The world is on fire. Humanity is a disease infecting the Earth and all its creatures. There is something fundamentally wrong with the world today. There is something fundamentally wrong with us.
For many of us, these statements appear to be self-evident facts. “If you’re not outraged, you’re not paying attention,” we say. “We’re not pessimists; we’re realists,” we claim.
Whether right or wrong, pessimistic or realistic, these are not facts. They are memes we’ve developed to make sense of the world around us. Together, they form a story that we as a society tell ourselves about ourselves. It’s one of many stories humanity tells itself about itself. That doesn’t mean they are wrong. It just means they are necessary simplifications of the vast complexity all around us.
This story in particular, one that has become increasingly pervasive over the last several decades, tells us that things were once good, but now they are bad and getting worse.
We might call this common narrative about humanity The Story of Decline. It has many different permutations and variations.

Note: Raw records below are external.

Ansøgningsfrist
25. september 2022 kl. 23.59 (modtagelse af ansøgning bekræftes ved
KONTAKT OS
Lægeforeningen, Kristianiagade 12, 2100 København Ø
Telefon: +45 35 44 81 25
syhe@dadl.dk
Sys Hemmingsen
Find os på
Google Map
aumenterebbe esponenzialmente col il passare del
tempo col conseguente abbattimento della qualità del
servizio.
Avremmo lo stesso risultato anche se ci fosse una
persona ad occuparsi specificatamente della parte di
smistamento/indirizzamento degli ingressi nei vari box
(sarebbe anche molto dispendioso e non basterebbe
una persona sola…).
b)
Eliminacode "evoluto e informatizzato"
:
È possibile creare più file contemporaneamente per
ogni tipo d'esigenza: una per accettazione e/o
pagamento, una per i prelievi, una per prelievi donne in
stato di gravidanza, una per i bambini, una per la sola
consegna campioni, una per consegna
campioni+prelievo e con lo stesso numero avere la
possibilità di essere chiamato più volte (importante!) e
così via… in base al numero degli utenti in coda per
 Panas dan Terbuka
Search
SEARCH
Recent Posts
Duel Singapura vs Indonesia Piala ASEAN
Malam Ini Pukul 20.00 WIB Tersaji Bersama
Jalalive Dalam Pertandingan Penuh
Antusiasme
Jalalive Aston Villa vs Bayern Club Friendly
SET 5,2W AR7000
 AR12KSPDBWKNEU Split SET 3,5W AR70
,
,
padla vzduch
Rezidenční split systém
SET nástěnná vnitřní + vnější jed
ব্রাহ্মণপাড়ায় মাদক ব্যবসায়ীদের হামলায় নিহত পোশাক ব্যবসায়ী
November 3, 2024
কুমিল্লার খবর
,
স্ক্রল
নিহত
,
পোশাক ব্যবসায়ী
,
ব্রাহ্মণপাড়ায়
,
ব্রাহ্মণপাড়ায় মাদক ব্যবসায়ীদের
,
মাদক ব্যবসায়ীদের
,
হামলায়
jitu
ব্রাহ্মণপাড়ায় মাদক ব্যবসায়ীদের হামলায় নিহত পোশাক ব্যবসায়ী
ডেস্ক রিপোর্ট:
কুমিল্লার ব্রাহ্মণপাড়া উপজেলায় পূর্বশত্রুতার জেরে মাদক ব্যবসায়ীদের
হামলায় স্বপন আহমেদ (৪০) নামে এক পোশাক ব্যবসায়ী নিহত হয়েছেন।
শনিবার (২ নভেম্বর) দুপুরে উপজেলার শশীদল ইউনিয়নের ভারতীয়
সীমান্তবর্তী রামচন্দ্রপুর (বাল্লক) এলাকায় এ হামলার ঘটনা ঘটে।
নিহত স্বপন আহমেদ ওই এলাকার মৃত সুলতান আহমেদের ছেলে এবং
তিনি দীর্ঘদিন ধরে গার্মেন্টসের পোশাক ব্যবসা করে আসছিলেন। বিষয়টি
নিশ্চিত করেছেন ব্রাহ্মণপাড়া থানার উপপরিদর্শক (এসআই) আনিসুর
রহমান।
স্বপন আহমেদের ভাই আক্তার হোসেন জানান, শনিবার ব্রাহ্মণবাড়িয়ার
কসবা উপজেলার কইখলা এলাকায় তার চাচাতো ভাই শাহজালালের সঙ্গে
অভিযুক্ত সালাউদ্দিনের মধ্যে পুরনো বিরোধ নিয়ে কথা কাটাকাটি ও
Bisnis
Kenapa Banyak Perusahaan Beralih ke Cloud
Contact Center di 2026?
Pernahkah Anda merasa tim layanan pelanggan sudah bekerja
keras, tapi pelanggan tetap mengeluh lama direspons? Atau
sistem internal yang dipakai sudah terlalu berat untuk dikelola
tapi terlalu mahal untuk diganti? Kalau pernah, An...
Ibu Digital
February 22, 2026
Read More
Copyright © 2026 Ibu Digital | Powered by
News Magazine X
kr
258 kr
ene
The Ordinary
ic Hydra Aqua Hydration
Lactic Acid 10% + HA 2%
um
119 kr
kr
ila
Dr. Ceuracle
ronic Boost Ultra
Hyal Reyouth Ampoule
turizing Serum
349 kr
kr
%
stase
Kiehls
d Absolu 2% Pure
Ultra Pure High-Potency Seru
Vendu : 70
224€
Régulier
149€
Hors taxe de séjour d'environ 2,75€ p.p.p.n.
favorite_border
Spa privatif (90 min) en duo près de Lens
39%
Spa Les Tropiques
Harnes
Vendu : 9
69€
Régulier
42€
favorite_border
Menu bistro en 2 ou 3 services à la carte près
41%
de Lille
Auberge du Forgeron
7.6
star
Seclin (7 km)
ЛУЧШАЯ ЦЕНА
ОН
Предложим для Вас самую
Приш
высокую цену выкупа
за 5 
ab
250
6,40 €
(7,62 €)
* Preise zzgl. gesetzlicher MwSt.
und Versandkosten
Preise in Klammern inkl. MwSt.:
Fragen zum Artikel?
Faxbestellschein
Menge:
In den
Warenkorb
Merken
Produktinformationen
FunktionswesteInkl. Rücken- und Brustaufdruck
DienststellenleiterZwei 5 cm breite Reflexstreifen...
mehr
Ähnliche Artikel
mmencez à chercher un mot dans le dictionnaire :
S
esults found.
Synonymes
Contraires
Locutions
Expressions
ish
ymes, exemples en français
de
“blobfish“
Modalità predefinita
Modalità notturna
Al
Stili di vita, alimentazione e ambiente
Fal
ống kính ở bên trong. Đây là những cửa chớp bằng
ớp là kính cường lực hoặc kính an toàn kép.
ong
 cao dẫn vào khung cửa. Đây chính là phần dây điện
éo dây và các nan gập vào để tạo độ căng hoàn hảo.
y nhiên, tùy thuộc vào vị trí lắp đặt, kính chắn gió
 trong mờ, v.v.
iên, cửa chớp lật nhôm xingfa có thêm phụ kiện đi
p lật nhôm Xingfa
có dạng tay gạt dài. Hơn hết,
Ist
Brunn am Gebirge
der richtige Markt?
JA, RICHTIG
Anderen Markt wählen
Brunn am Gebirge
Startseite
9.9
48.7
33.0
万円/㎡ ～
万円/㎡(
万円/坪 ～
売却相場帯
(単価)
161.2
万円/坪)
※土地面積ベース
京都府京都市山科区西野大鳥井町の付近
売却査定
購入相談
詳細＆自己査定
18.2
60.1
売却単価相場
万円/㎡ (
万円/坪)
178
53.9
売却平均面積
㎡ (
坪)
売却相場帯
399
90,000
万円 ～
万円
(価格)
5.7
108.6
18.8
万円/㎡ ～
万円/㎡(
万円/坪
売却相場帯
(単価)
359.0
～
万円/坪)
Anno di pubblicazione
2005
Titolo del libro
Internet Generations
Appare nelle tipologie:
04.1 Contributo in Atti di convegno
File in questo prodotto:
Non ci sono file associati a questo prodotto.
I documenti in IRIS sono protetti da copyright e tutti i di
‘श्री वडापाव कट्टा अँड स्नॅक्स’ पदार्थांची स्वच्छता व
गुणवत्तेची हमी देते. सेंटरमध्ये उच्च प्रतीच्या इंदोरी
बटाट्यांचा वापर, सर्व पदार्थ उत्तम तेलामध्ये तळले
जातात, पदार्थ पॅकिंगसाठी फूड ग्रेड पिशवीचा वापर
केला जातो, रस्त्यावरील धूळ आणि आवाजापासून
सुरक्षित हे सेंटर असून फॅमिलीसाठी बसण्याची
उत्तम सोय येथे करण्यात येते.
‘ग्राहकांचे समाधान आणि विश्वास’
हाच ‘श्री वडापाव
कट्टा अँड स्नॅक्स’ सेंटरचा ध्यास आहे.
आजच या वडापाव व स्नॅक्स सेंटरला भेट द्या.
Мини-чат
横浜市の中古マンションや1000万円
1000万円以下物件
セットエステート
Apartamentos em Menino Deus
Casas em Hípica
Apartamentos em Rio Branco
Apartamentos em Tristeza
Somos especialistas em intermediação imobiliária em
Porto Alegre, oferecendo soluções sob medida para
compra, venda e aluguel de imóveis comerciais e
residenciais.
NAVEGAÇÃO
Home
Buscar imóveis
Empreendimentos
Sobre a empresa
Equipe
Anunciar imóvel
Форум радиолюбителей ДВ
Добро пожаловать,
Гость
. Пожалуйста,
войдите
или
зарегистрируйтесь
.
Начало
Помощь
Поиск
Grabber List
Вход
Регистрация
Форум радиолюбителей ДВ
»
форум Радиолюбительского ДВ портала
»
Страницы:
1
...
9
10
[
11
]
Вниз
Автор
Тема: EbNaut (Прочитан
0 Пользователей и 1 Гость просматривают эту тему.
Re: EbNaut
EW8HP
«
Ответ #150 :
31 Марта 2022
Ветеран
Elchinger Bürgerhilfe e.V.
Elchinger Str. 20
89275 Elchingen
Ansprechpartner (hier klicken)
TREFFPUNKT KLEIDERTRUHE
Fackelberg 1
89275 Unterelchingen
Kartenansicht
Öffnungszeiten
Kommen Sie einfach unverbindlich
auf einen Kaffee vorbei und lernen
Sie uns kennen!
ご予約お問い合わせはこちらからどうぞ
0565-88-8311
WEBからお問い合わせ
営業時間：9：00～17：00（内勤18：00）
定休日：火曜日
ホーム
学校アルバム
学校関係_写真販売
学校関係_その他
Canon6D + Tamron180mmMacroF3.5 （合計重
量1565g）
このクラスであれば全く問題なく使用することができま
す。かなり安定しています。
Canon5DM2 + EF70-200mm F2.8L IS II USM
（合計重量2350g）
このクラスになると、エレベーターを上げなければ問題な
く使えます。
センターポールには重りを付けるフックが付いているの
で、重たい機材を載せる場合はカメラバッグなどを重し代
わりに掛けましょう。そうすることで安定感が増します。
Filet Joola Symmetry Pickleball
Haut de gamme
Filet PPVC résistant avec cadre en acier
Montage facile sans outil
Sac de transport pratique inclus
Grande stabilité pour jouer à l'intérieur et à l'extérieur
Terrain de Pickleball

And it is told by a wide range of humans with wildly different values, worldviews, and objectives. One common version goes something like this:
For eons, the creatures of Earth existed in harmony. No creature took more than its share. The planet was a wondrous place teeming with life, each creature more fascinating and beautiful than the last.
One day, a new creature endowed with incredible intellectual capacities emerged. At first, these humans were part of the planet’s incredible circle of life. They were one with the planet. But their powerful minds corrupted them. They misinterpreted their superior mental capacities as wisdom, their intellectual superiority as moral superiority. They believed that Earth existed solely for their own benefit.
They began to pillage everything around them. Their appetites were insatiable. They continued on until they had dominated the entire planet. They grew less and less conscious, more and more separate and disconnected from the natural way of things, filling their time with material possessions, power games, and senseless distractions. They built ever more complex and ingenious contraptions, but inside they only grew more hollow, more inane, more corrupt.
Now, because of their greed and lack of wisdom, they are on the brink of destroying themselves and everything around them.
Another version swaps out overconsumption and ecological destruction with technological complexity. This version of the story sees us developing ever more complex technology until it either destroys us (e.g., nuclear weapons) or replaces us (e.g. artificial intelligence). Another iteration replaces us being fundamentally separate from other life on Earth with us being separate from past generations of humans. It would have us look at the America of yesteryear and find today’s generation lacking (“Make America Great Again”). Or it would look at modern society starting with the adventure of agriculture millennia ago and find us lacking in comparison to the early peoples who knew how to truly respect and live in harmony with the Earth.
These are all very different stories with different focuses. But they share the same core story arc: We are in decline. We are a fraction of our former selves. We are destroying ourselves. We are evermore disconnected from the true, natural way of being. The only way forward is to finally accept how truly ugly, reckless, and depraved we have become and to return to how we were before when we were wise, good, and whole.